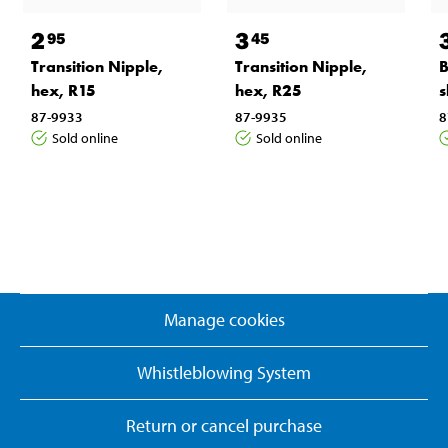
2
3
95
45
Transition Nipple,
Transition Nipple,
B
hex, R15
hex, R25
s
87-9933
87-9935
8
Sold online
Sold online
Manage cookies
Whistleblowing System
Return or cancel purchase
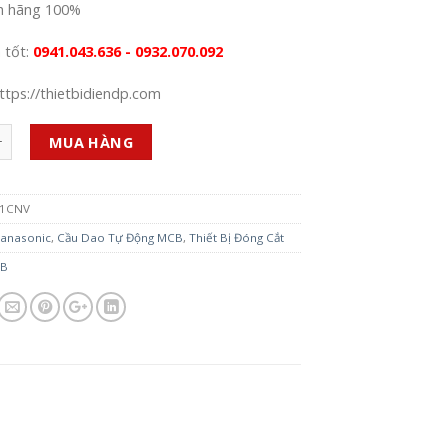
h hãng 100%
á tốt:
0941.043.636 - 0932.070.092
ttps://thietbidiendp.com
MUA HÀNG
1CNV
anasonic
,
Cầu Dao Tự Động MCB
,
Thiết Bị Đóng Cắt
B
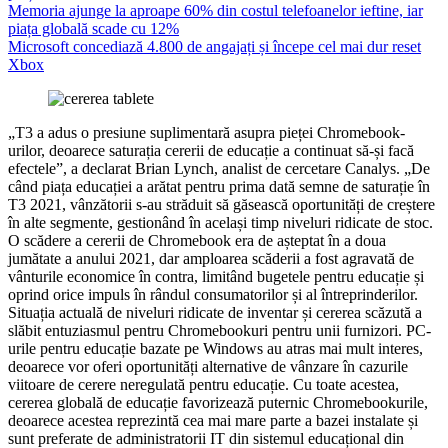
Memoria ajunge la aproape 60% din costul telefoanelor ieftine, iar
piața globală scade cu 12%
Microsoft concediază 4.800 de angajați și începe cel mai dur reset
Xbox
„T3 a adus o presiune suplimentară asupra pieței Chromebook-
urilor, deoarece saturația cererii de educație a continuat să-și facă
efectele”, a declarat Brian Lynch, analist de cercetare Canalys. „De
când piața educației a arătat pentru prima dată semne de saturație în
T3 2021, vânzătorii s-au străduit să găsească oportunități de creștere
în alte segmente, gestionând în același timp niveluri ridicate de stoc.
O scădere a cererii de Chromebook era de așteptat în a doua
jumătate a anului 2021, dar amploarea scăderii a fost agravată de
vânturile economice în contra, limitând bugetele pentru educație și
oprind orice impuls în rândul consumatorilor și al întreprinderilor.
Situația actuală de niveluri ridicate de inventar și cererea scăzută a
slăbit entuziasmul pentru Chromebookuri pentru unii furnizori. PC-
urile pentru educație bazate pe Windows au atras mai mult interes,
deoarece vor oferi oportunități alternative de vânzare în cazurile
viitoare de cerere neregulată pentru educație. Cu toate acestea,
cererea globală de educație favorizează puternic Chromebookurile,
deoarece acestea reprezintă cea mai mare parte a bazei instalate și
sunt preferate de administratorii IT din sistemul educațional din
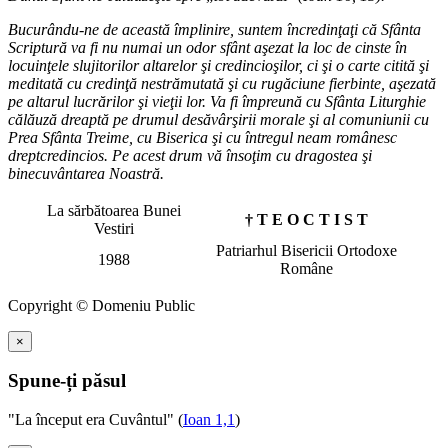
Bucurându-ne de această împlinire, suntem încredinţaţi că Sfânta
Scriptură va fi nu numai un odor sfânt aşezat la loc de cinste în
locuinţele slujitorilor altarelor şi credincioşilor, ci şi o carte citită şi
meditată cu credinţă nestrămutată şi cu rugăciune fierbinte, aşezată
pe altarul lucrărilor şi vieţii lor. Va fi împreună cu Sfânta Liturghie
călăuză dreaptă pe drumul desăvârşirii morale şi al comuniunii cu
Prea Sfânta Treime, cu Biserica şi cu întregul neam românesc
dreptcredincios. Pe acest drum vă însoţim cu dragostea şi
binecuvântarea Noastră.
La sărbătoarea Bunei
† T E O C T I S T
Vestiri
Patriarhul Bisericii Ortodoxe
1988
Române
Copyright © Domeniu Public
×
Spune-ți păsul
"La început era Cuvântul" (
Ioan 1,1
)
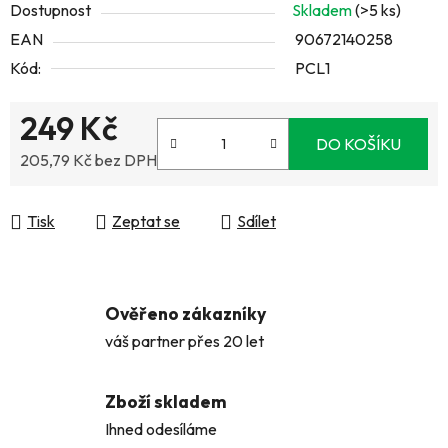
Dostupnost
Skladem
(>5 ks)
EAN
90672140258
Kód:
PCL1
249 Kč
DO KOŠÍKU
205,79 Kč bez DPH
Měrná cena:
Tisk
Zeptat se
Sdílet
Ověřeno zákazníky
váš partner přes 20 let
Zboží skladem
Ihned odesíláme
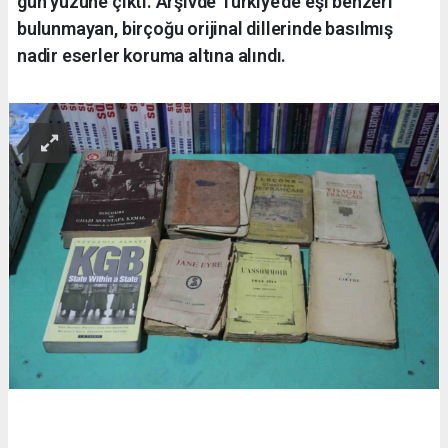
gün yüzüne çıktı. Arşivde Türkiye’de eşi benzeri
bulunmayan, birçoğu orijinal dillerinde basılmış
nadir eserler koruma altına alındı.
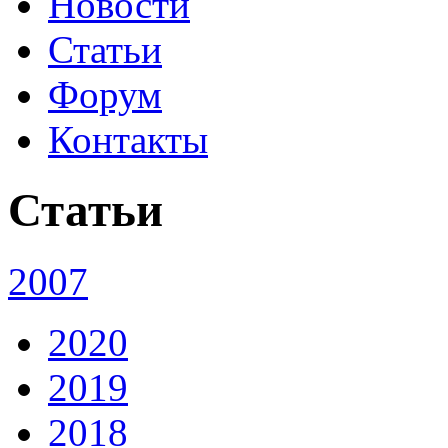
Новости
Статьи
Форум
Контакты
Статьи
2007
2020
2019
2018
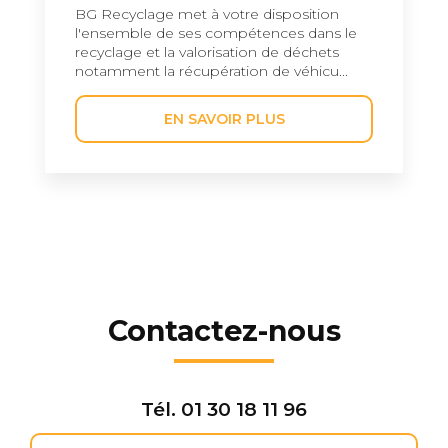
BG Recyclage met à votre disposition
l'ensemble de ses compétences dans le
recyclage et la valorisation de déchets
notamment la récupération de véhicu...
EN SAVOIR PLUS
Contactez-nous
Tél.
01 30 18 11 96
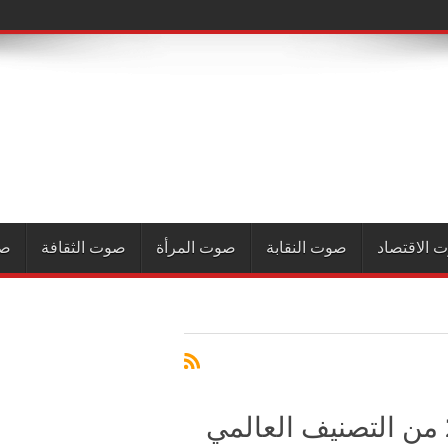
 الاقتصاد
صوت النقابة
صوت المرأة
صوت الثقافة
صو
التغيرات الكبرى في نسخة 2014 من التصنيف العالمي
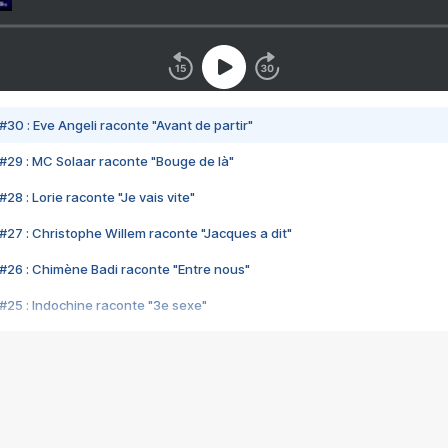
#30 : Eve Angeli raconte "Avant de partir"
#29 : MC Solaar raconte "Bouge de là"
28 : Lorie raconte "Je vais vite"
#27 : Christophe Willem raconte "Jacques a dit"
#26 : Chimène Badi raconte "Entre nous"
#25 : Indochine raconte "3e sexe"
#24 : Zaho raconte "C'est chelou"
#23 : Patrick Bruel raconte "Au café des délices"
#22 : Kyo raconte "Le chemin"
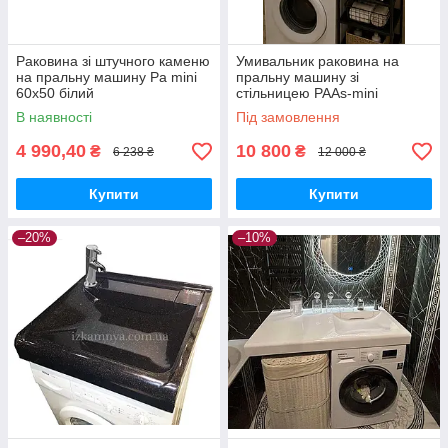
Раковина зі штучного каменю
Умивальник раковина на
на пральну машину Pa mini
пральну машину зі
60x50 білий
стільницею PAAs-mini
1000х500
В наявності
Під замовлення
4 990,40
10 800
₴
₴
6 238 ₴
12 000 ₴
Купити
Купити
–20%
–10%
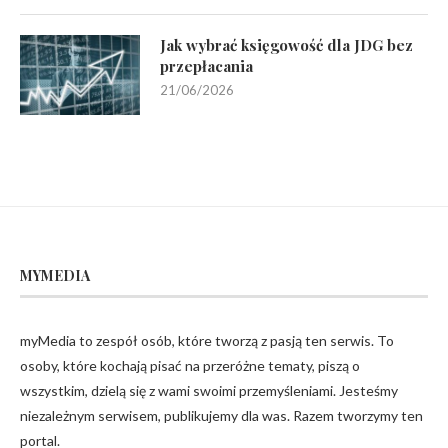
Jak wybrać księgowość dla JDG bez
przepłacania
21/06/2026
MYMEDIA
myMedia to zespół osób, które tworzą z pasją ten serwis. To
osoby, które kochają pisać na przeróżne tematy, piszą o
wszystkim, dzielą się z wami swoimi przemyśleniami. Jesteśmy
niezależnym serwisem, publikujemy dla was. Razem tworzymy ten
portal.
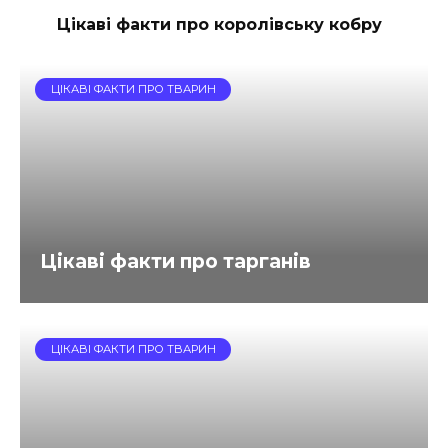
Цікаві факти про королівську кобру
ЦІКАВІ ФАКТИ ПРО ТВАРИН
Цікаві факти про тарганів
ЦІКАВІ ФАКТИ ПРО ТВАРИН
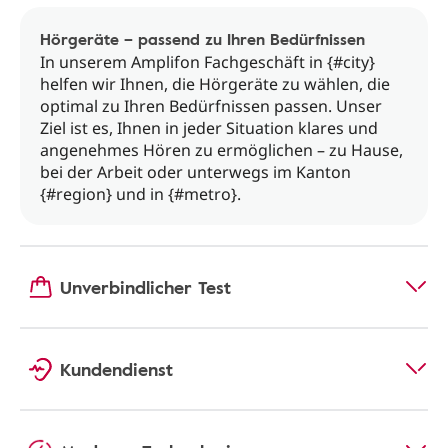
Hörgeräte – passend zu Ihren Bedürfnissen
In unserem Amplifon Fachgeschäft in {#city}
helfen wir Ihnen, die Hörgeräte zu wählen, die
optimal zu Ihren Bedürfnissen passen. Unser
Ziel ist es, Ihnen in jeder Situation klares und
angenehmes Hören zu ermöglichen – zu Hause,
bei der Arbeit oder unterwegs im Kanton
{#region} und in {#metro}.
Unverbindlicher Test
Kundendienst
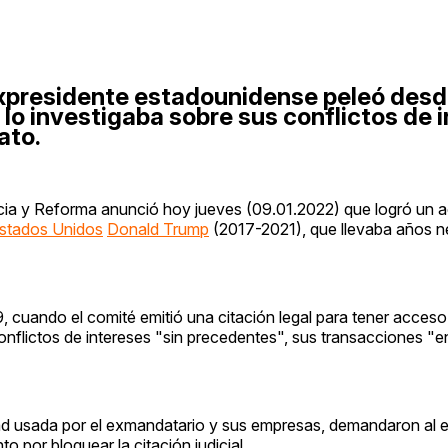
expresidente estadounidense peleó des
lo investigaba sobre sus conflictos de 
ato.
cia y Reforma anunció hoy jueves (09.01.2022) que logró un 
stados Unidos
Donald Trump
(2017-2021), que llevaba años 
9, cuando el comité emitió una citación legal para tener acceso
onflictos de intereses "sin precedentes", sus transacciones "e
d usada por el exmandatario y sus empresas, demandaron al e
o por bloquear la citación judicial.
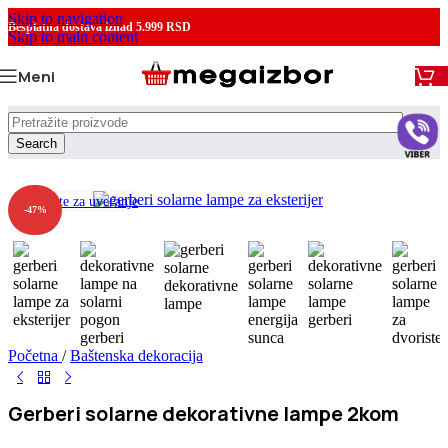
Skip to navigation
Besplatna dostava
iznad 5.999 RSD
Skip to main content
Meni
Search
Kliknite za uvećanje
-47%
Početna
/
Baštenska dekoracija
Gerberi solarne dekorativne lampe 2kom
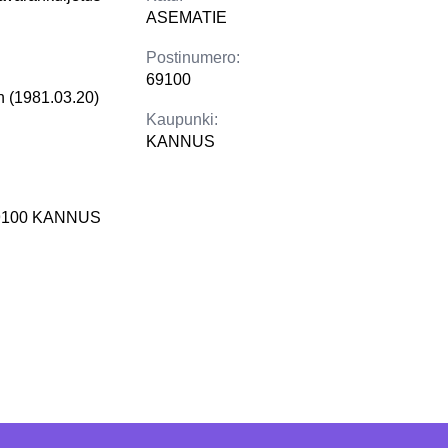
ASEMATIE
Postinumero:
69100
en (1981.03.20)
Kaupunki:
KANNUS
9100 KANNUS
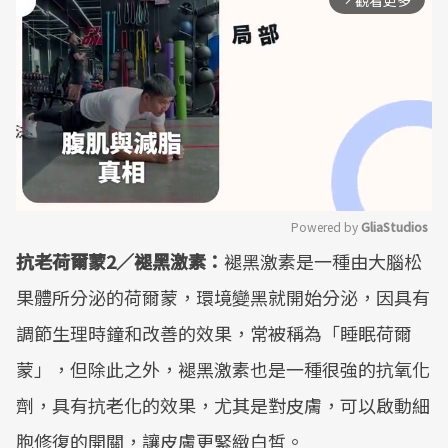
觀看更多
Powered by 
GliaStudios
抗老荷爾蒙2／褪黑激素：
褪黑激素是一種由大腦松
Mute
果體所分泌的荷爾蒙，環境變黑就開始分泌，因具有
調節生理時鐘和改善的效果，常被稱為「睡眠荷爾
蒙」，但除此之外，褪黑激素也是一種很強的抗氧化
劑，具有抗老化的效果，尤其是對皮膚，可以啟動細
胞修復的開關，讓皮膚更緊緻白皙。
-.-.-
Requirement — Count the lines of the data above that contain the word "Hörgeräte". Give only the number.

Problem solution — 2